The Utah Republican lauded Sens. James Lankford, Kelly Loeffler, Mike Braun, and Steve Daines for withdrawing their objections to the results of the election in light of Wednesday’s insurrection at the Capitol, for which he blamed Trump. That insurrection entailed thousands of the president’s supporters, some of whom were armed, marching from a speech Trump gave to rallygoers near the White House on to the Capitol, eventually storming it, and forcing lawmakers to evacuate and postpone the day’s planned business of certifying the Electoral College vote. As a result, the Senate rejected the objection raised against Arizona’s electoral votes, 93-6.

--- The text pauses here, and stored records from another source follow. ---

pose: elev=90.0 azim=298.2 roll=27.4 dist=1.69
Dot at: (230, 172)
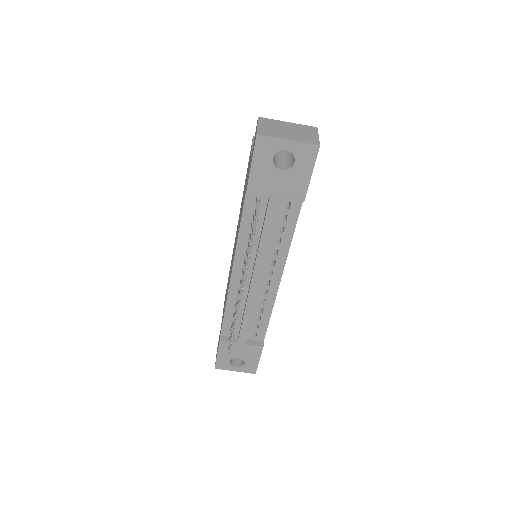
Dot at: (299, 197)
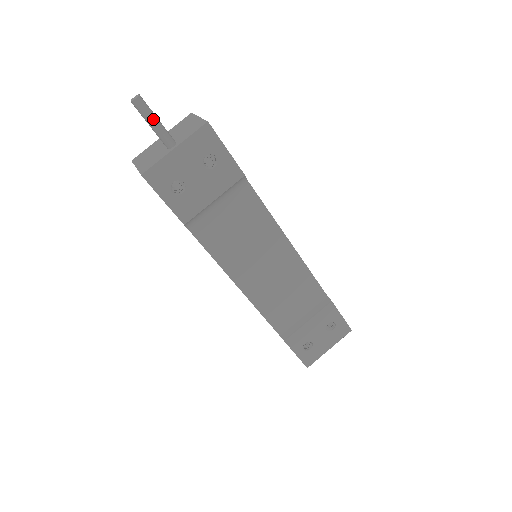
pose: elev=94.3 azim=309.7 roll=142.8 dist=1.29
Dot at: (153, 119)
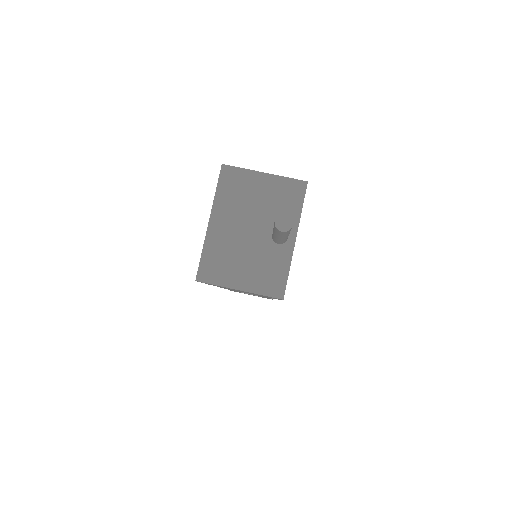
Dot at: occluded
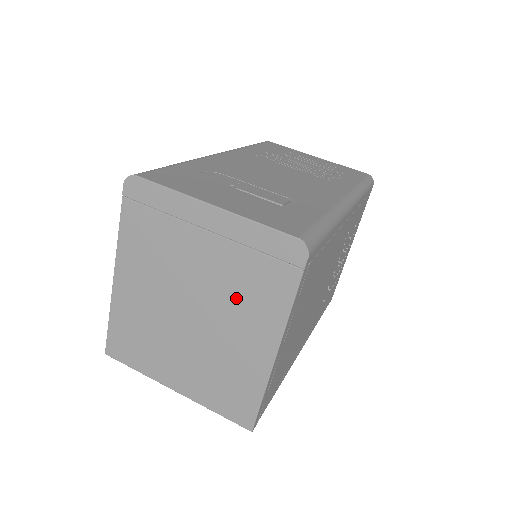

He also suggested that those objecting to the results had put their personal political ambition ahead of their duty to voters, much like Trump. Both Hawley and Cruz are expected to launch presidential bids in 2024 — though some lawmakers have called for them to resign or face expulsion before then in light of their role in enabling the insurrection at the Capitol.

“We gather due to a selfish man’s injured pride and the outrage of supporters who he has deliberately misinformed for the past two months and stirred to action this very morning,” Romney said. “Those who choose to continue to support this dangerous gambit by objecting to the results of a legitimate democratic election will forever be seen as being complicit in an unprecedented attack against our democracy, fairly or not.”

Other Republican senators broke with the president — Sen. Lindsey Graham, once one of Trump’s strongest allies in the chamber, finally declared “Enough is enough” on Wednesday — but none condemned him in quite such direct terms.

Romney has sided with the president on several key votes across his term. But unlike a number of other Republicans in recent weeks, Romney has not entertained Trump’s unfounded claims of widespread voter fraud in the November election — and at times faced criticism from the Republican base for failing to do so. Earlier this week, he was heckled and confronted by Trump supporters on a flight from Salt Lake City to DC, who chanted “Traitor!” and called on him to resign.

On Wednesday, as rioters encircled the Capitol, he yelled at his Republican colleagues in the Senate, “This is what you’ve gotten, guys,” the New York Times reported.